Laurel Halo's Confusing Experiment

Many musicians, especially those in the indie and electronic music scenes, experiment with music to create artsy smatterings of sound. For example, an album can be crafted out of many different songs that together tell a broader story. Each individual song can use strange time signatures or chord progressions to push our ears into unfamiliar territories. Sometimes, listening to experimental music can be difficult or even unpleasant, but a good piece of work always rewards the listener in some way. The majority of experimental pieces reveals layers of meaning or even hints of poppy, familiar melodies woven into the fabric.
Laurel Halo's music has always fallen into the category of "experimental electronic" music, or music that relies heavily on computer manipulation and synthesizers to explore new sounds. For a while, the songwriter failed to burst into the spotlight; her work, though innovative, sounded cold and distant. With her debut album, "Quarantine," Halo introduced vocals and harmonies into her complex electronic soundscapes, breathing life and emotion into an otherwise unapproachable sound. The juxtaposition of vocals, alien synthesizers, and chords that hung confusingly between major and minor created a work that was not only exciting but human. On a couple of tracks, Halo incorporated relatively simple melodies into her shifting beats, crafting tantalizing near-pop songs out of unfamiliar sonic ingredients. All in all, "Quarantine" was a masterpiece, a record full of crazy ideas that rewarded the listener time and time again with snippets of the familiar.

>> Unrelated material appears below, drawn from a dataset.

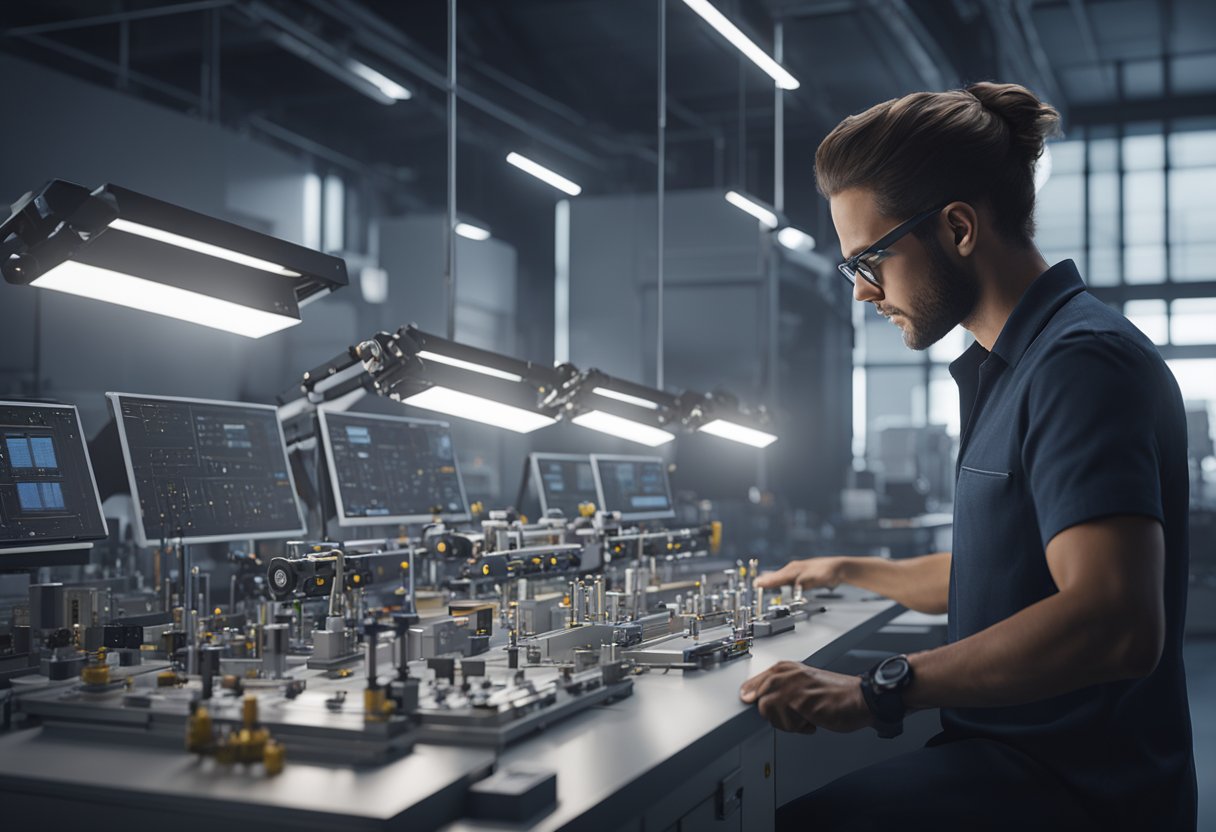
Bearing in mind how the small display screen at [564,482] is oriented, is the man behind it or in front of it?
in front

With her new record, "Chance of Rain," Halo's gotten rid of the vocals. Most of the tracks are devoid of melody, filled instead with rambling beats that subtly shift and evolve over time. Perhaps the greatest difference between "Quarantine" and "Rain" is represented in the album covers - while "Quarantine's" cover features bright neon rainbows, "Rain" is a black-and-white depiction of a graveyard. While "Quarantine's" swirling synths were thick and colorful, "Rain" is a much more monochromatic piece. The synths are thinner and crisper, and the drum machines rattle and shudder. "Chance of Rain" takes Halo's sound back into the alien territory she previously inhabited, and unfortunately it sounds like a step backwards instead of an improvement or a revelation.

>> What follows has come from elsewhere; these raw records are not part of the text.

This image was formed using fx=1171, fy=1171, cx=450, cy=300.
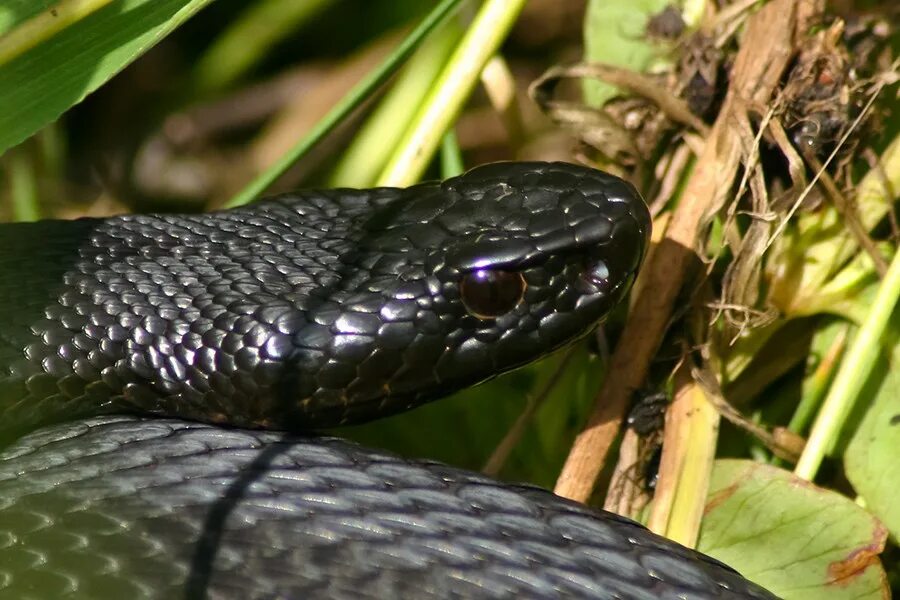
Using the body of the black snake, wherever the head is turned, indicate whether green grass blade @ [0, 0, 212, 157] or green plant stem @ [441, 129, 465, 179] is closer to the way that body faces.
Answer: the green plant stem

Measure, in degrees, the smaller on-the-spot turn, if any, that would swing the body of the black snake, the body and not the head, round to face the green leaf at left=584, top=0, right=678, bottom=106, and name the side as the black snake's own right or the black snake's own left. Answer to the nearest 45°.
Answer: approximately 45° to the black snake's own left

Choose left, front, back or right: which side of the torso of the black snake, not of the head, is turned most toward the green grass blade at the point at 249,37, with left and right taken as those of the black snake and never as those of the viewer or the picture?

Not necessarily a bad piece of art, "Chance of Rain" is just much, much harder to appreciate. It often seems emotionless, and it's not the sort of electronic record that anyone would dance to either-which are two reasons why we listen to music in the first place. "Chance of Rain" is essentially a collection of beat experiments full of shifting ideas that sound new and different, but not particularly interesting. Tracks change, adding new sonic elements to basic, repetitive beats, sometimes morphing the sonic landscape completely but rarely into anything memorable or interesting.
Laurel Halo is certainly doing something every track, it's just hard to tell why she's doing it, and even harder to later remember what she actually did.
As a man who listens to a lot of experimental music, I have to say this record is one of the most confusing and driest pieces I've worked with. Almost complete lack of melody makes this album personally impenetrable. Perhaps there's something deep and meaningful to be discovered, but if so, I can't find it. Although I'd like to say I don't need emotion or social motivation to listen to music, "Chance of Rain" is the album that forces me to recognize that's just not true yet.